= James Annan =

British climate scientist

James Douglas Annan is a scientist involved in climate prediction. He was a member of the Global Warming Research Program at Frontier Research Centre for Global Change which is associated with the Earth Simulator in Japan. In 2014 he left Japan, returning to the United Kingdom as a co-founder of Blue Skies Research.

==Education==
Annan was awarded a DPhil degree in graph theory by the Mathematical and Physical Sciences Division of the University of Oxford in 1994. His doctoral thesis was entitled The complexity of counting problems.

==Climatology==
Annan has made several bets against those who believe the scientific consensus on climate change to be incorrect. The November 10, 2004 online version of Reason magazine reported that Lindzen is "willing to take bets that global average temperatures in 20 years will in fact be lower than they are now." Annan contacted Lindzen to arrange a bet and they exchanged proposals for bets, but were unable to agree on terms. The final proposal was a bet that if the temperature change were less than 0.2 °C (0.36 °F), Lindzen would win. If the temperature change were between 0.2 °C and 0.4 °C the bet would be off, and if the temperature change were 0.4 °C or greater, Annan would win. Lindzen would take 20 to 1 odds.

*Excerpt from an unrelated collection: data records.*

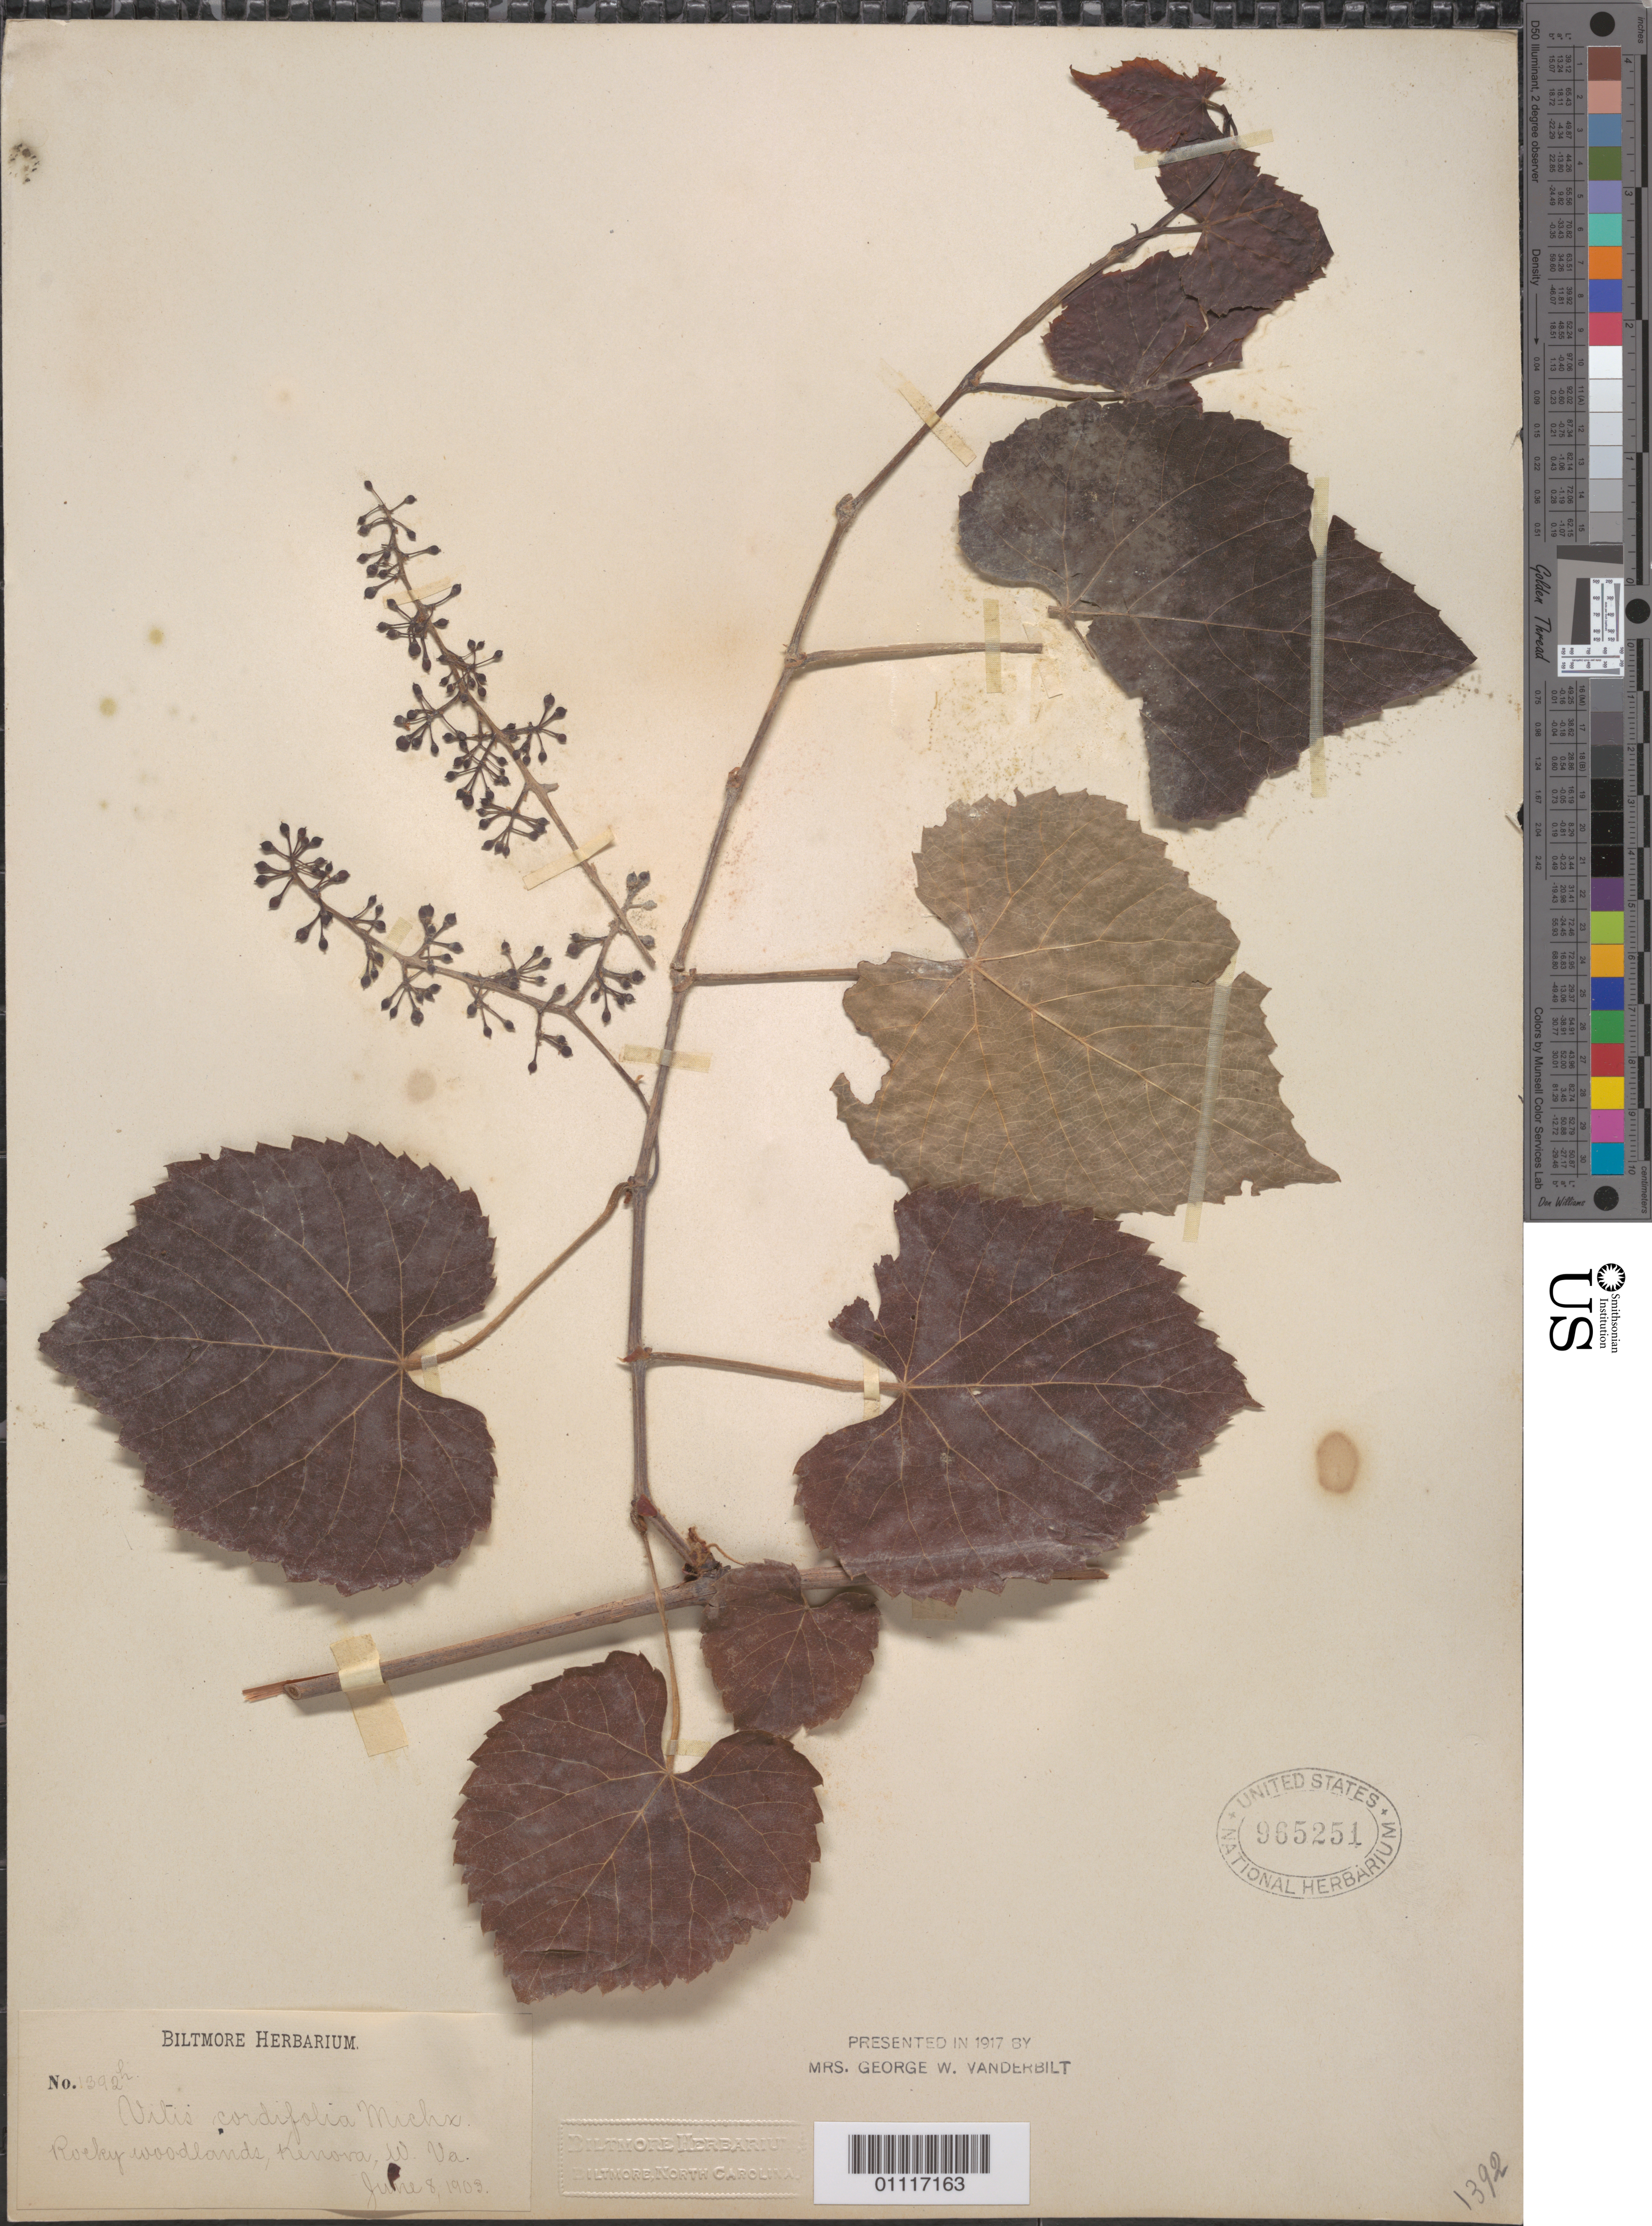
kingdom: Plantae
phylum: Tracheophyta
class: Magnoliopsida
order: Vitales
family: Vitaceae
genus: Vitis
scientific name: Vitis cordifolia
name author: Michx.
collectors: ex herb. Biltmore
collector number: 1392h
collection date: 1903-06-08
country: United States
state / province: West Virginia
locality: Rocky woodland, Kenova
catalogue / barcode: US 965251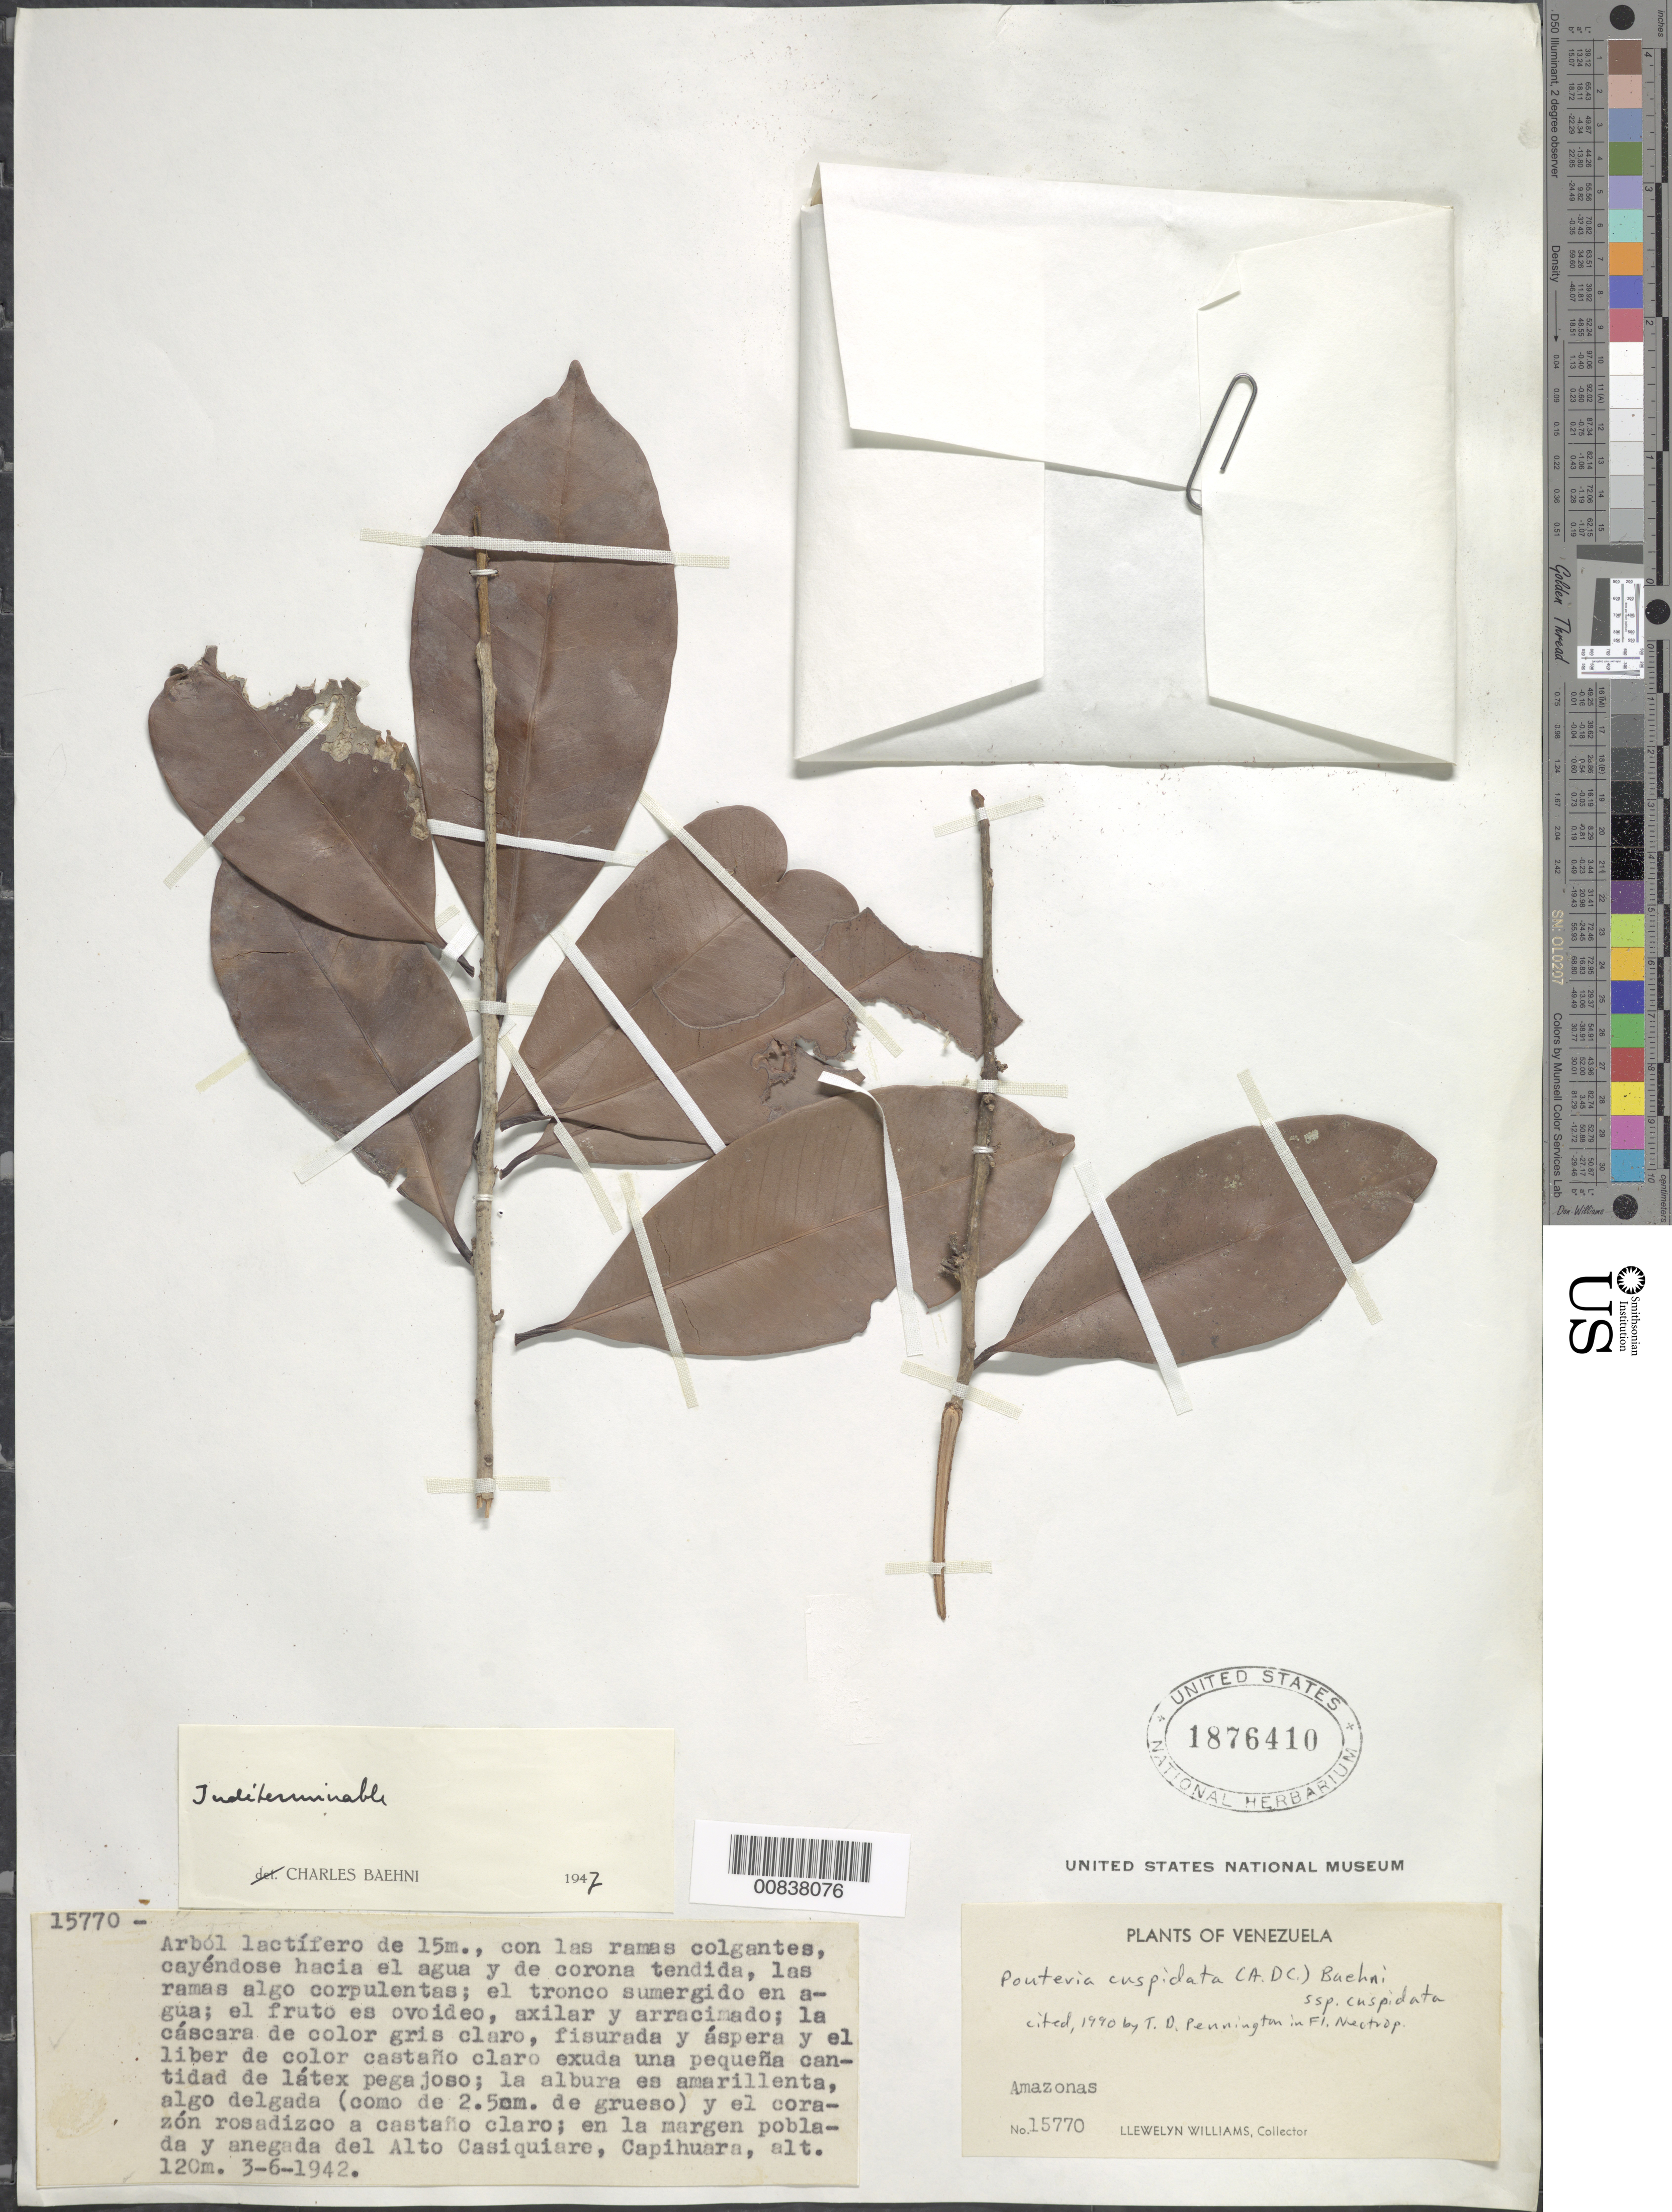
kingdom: Plantae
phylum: Tracheophyta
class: Magnoliopsida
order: Ericales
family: Sapotaceae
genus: Pouteria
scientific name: Pouteria cuspidata subsp. cuspidata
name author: (A. DC.) Baehni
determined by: Pennington, T. D., (K)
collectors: Ll. Williams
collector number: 15770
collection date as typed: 3-Jun-42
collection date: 1942-06-03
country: Venezuela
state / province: Amazonas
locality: Capihuara, Alto Casiquiare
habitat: Margen poblada y anegada del Alto Casiquiare; el tronco sumergido en agua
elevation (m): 120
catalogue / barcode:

In 2005, another bet for $10,000 was arranged with a pair of Russian solar physicists Galina Mashnich and Vladimir Bashkirtsev. The bet ended in 2017 with a win to Annan. Mashnich and Bashkirtsev did not honour the bet.

A third bet in 2007 between Annan and David Whitehouse of the Global Warming Policy Foundation was arranged by the BBC Radio program, More or Less in 2007. Annan and Whitehouse bet £100 on whether the Met Office temperature would set a new annual record by the end of 2011. Annan was declared to have lost in the program in January 2012.

In 2011, James Annan made a bet with climate economist Chris Hope. Hope had bet Ian Plimer and Sir Alan Rudge £1000 each that 2015 would be hotter than 2008. Hope hedged his bet by betting James Annan that 2015 would be cooler than 2008. Annan offered odds so he would pay Hope £3333 if 2015 were cooler than 2008 and Hope would pay Annan £666 if it were warmer. 2015 was warmer than 2008, so Plimer and Rudge each lost £1000, Hope gained £1334 and Annan gained £666.

He considers that climate sensitivity uncertainty is less than has often been portrayed. Papers on this include "Using multiple observationally-based constraints to estimate climate sensitivity".